I

Jocelyne était mendiante sur un chemin où ne passait personne ; de sorte qu’il ne tombait jamais aucune monnaie dans la frêle main lasse d’être tendue ; quelquefois, d’une branche secouée par le vent, une fleur s’effeuillait vers la pauvresse, et l’hirondelle qui vole vite lui faisait, dans un flouflou d’ailes, l’aumône d’un joli cri ; mais ce sont là de chimériques offrandes que l’on ne saurait donner en payement aux personnes avares qui vendent les choses que l’on mange ou les choses dont on s’habille, et Jocelyne était fort à plaindre ; d’autant plus que, née elle ne savait quand, d’elle ne savait qui, n’ayant d’autre souvenir que celui de s’être éveillée, un matin qu’il faisait du soleil, sous un buisson de la route, elle ne rentrait pas, le soir, dans une de ces bonnes chaumines, pleines d’une odeur de soupe, où les autres fillettes, après avoir tendu le front au père et à la mère, s’endorment dans de la paille tiède, sur le coffre à pain, en face du feu de sarment, qui s’endort aussi. Elle se résignait à grimper, dès que montait la nuit, dans un orme ou dans un chêne, et sommeillait, couchée le long d’une grosse branche, non loin des écureuils qui, la connaissant bien et ne s’effrayant plus d’elle, lui sautaient sur le bras, sur l’épaule, sur la tête, jouaient de leurs petites pattes dans ses cheveux ébouriffés, couleur d’or et si clairs qu’il était difficile de s’assoupir dans l’arbre, comme dans une chambre où il y a de la lumière. Lorsque les nuits étaient fraîches, elle se serait volontiers fourrée dans quelque nid de loriot ou de merle, si elle n’avait été trop grande. Son habillement était fait d’un vieux sac de toile, trouvé, un jour de chance, dans le fossé du chemin ; elle le rapiéçait de feuilles vertes, chaque printemps ; comme elle était jolie et fraîche, avec des joues fleurissantes, vous auriez pris cet habit pour la feuillaison d’une rose. Pour ce qui était de sa nourriture, elle n’en connaissait guère d’autre que les avelines du bois et les sorbes de la venelle ; son grand régal était de manger des sauterelles grillées à point sur un petit brasier d’herbes sèches. Vous voyez bien que Jocelyne était la créature la plus misérable que l’on puisse imaginer, et si son sort était déjà bien cruel durant la belle saison qui met de la chaleur dans l’air et des fruits aux arbustes, pensez ce qu’il devait être quand la bise saccageait les noisetiers stériles et lui gelait la peau à travers ses loques de feuilles mortes.

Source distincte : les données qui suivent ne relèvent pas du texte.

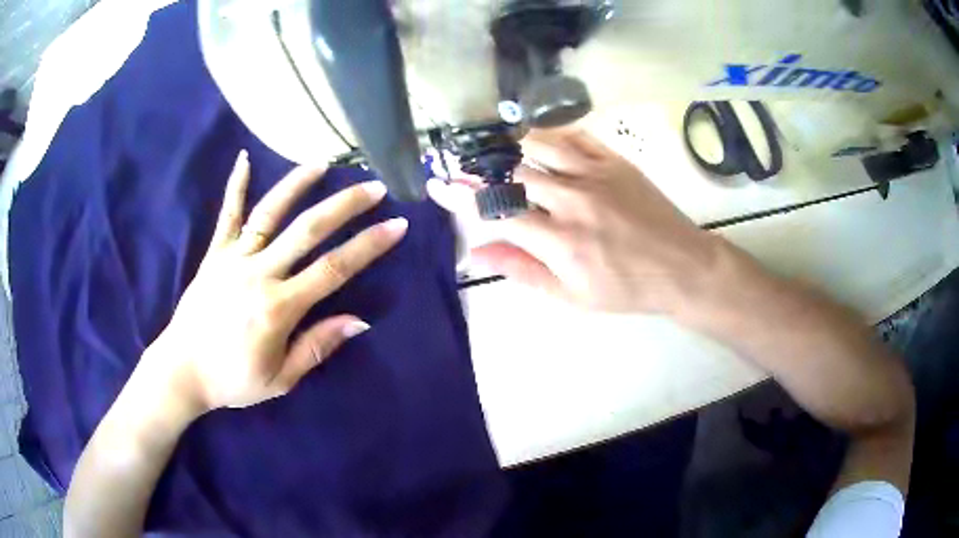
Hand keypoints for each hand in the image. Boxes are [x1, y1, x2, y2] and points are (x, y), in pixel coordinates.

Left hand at [145, 151, 407, 415]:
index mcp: (279, 307)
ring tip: (322, 163)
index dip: (368, 245)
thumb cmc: (232, 380)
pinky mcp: (214, 255)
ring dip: (297, 185)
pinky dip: (236, 187)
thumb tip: (360, 321)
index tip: (396, 225)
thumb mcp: (281, 379)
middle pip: (308, 230)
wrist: (182, 370)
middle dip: (345, 205)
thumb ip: (317, 346)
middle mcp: (259, 274)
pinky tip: (244, 159)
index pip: (333, 268)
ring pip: (270, 214)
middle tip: (373, 187)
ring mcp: (234, 259)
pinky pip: (227, 216)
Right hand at [428, 128, 723, 313]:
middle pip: (512, 174)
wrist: (681, 267)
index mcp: (560, 242)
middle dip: (479, 169)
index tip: (439, 185)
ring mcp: (595, 175)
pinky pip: (573, 136)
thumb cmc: (626, 288)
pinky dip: (548, 135)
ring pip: (538, 146)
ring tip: (492, 148)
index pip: (498, 213)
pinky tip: (535, 140)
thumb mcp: (572, 295)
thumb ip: (522, 270)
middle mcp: (573, 201)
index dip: (462, 197)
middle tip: (461, 165)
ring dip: (509, 146)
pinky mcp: (614, 161)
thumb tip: (476, 251)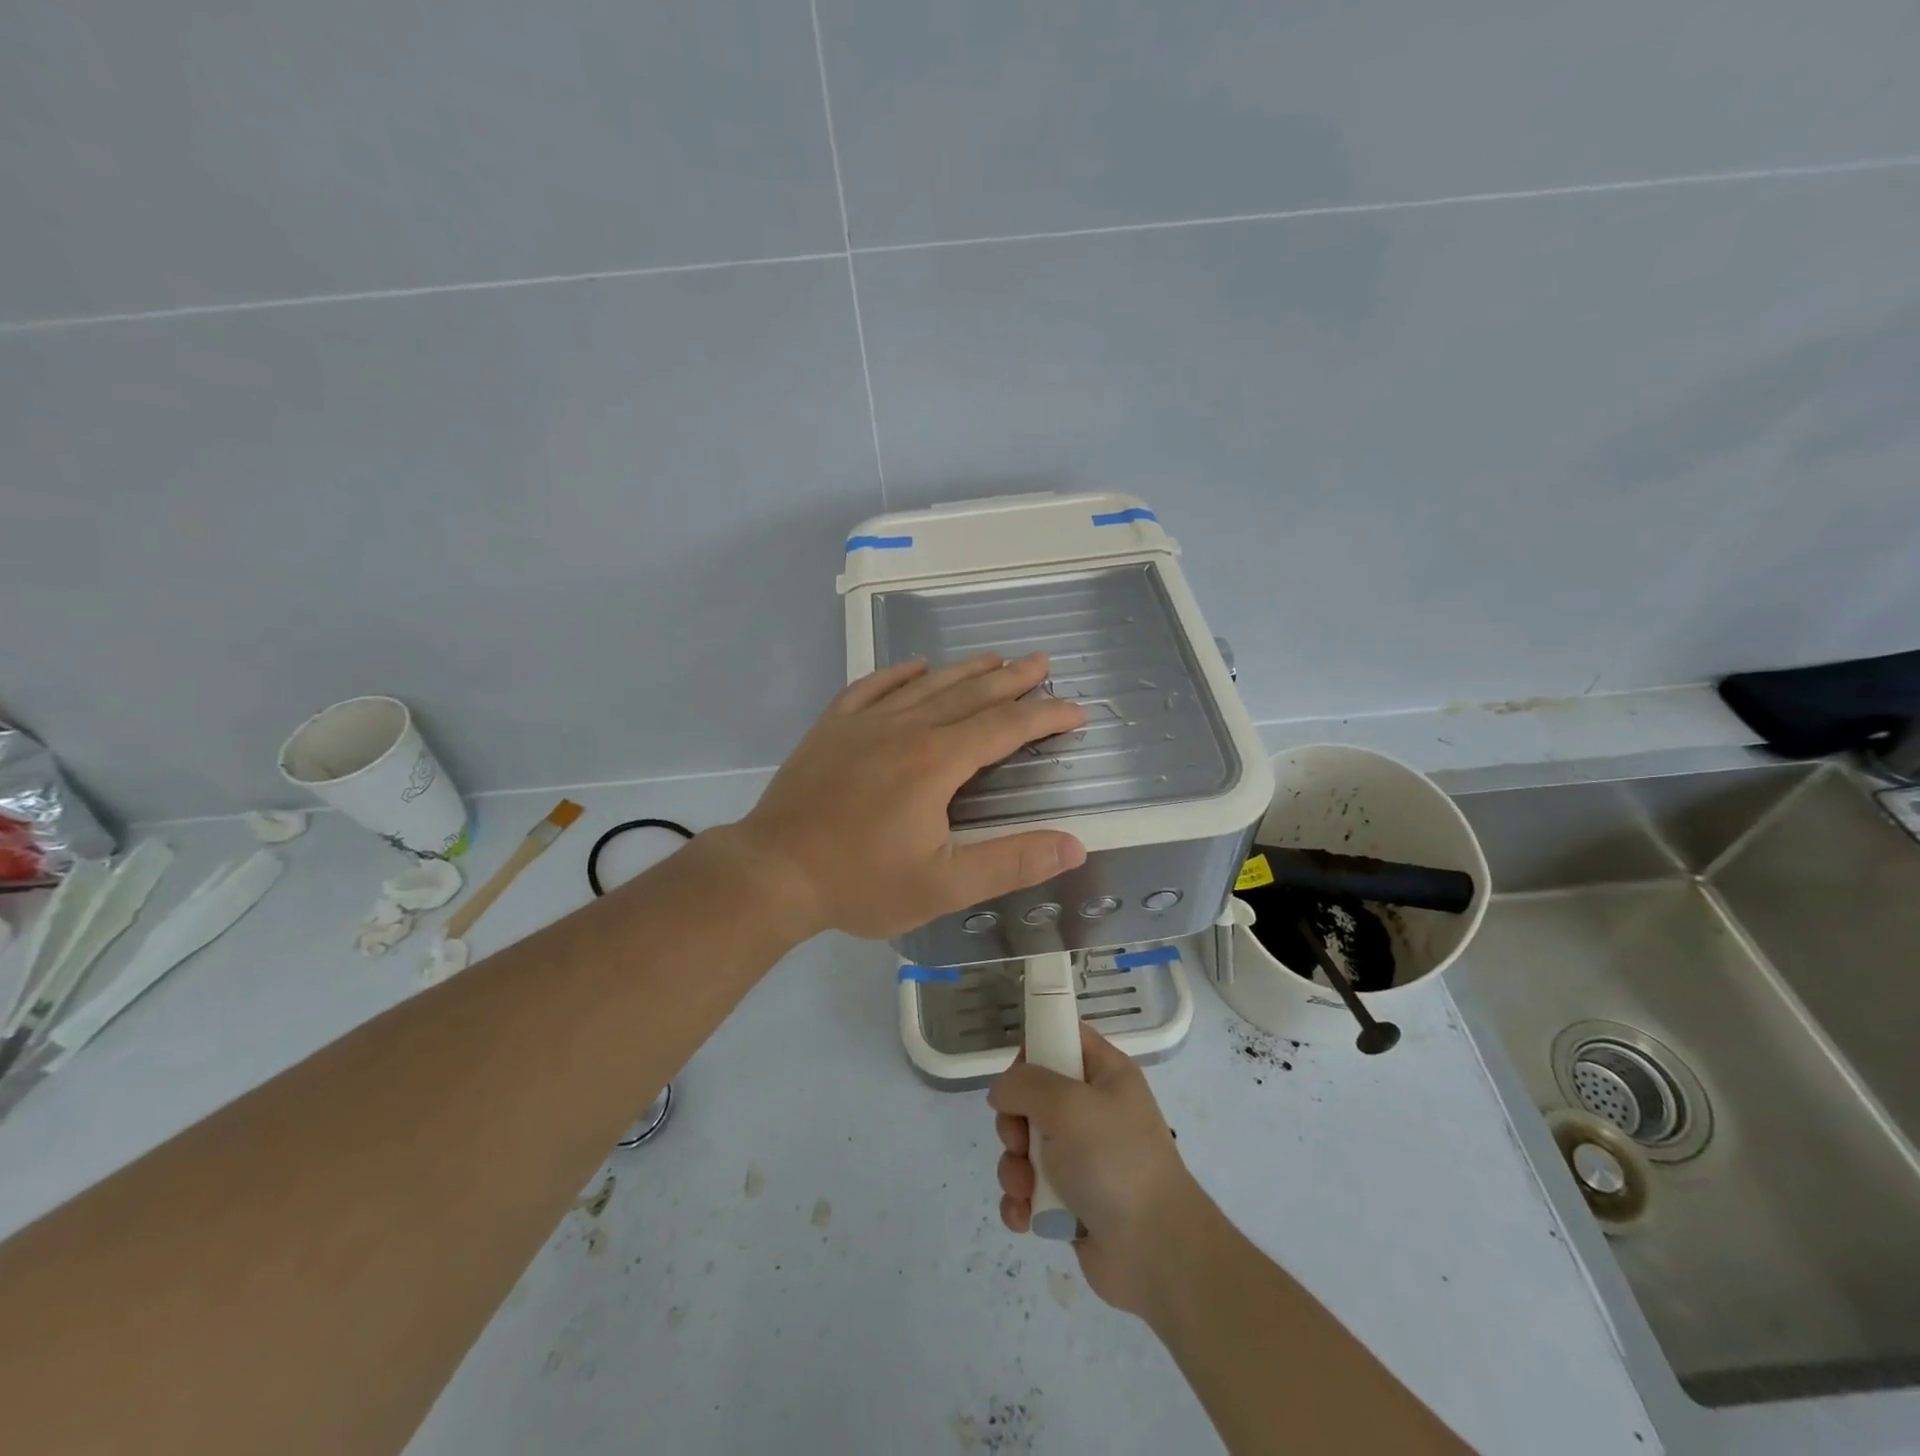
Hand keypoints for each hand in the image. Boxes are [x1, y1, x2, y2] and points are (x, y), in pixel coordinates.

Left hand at [732, 652, 1087, 941]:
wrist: (773, 872)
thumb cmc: (860, 882)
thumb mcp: (942, 886)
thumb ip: (1010, 863)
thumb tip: (1073, 845)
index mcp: (937, 762)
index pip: (1004, 728)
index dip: (1044, 717)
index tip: (1075, 710)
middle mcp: (906, 729)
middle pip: (969, 695)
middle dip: (1011, 679)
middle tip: (1041, 663)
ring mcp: (864, 724)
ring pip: (925, 686)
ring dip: (964, 670)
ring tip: (994, 657)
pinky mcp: (831, 728)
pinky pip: (871, 688)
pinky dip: (897, 673)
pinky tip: (913, 665)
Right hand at [989, 1022, 1205, 1316]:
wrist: (1156, 1252)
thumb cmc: (1114, 1161)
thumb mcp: (1067, 1105)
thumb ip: (1025, 1084)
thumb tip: (1002, 1091)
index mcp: (1106, 1074)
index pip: (1064, 1037)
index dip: (1036, 1047)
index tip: (1017, 1073)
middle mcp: (1093, 1110)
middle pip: (1033, 1095)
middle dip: (1014, 1122)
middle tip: (1021, 1141)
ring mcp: (1081, 1157)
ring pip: (1025, 1145)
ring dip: (1014, 1168)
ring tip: (1025, 1190)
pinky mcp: (1070, 1200)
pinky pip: (1029, 1189)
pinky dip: (1021, 1202)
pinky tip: (1024, 1217)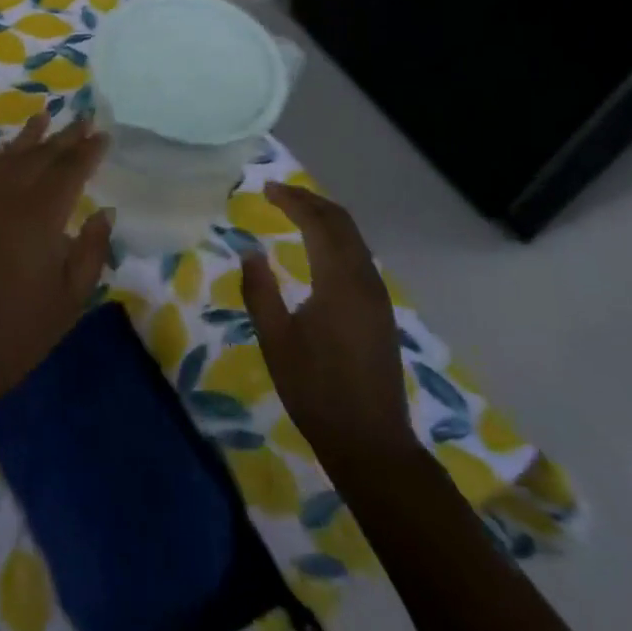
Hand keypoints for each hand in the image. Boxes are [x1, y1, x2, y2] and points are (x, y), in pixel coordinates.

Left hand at [0, 114, 111, 411]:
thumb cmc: (21, 331)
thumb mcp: (71, 297)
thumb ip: (91, 250)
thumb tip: (105, 212)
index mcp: (40, 215)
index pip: (69, 170)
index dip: (88, 151)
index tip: (104, 135)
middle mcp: (8, 198)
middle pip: (39, 156)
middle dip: (64, 137)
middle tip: (84, 120)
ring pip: (8, 157)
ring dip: (28, 137)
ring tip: (45, 117)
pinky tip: (7, 153)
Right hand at [240, 182, 417, 478]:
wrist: (370, 441)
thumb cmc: (315, 391)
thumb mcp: (276, 341)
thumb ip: (260, 292)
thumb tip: (251, 252)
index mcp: (339, 283)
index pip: (319, 224)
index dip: (294, 201)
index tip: (267, 189)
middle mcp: (365, 281)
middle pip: (343, 224)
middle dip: (312, 202)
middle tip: (279, 194)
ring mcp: (378, 296)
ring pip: (355, 240)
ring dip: (326, 218)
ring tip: (295, 212)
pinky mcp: (380, 311)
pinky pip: (359, 257)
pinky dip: (337, 239)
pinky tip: (319, 248)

Une fois, comme elle s’en revenait de sa cueillette d’avelines, elle vit une fée, toute habillée de mousseline d’or, sortir d’entre les verdures d’un épinier ; la fée parla d’une voix plus douce que les plus douces musiques :

— Jocelyne, parce que tu as le cœur aimable autant que ton visage est charmant, je veux te faire un don. Tu vois cette tire-lire, toute petite, qui a la forme et la couleur d’un œillet éclos ? Elle t’appartient. Ne manque pas d’y mettre tout ce que tu as de plus précieux ; le jour où tu la casseras, elle te rendra au centuple ce qu’elle aura reçu.

Là-dessus, la fée s’évanouit comme une flamme éteinte d’un coup de vent, et Jocelyne, qui avait eu quelque espérance à l’aspect de la belle dame, se sentit plus triste que jamais. Ce ne devait pas être une bonne fée, non ! Était-il rien de plus cruel que de donner une tire-lire à une pauvre fille qui n’avait ni sou ni maille ? Qu’y pouvait-elle mettre, ne possédant rien ? Les seules économies qu’elle eût faites, c’était ses souvenirs de jours sans pain, de nuits sans sommeil dans la bise et la neige. Elle fut tentée de briser contre les pierres ce présent qui se moquait d’elle ; elle n’osa point, le trouvant joli ; et, pleine de mélancolie, elle pleurait ; les larmes tombaient une à une dans la tire-lire pas plus grande qu’une fleur, pareille à un œillet épanoui.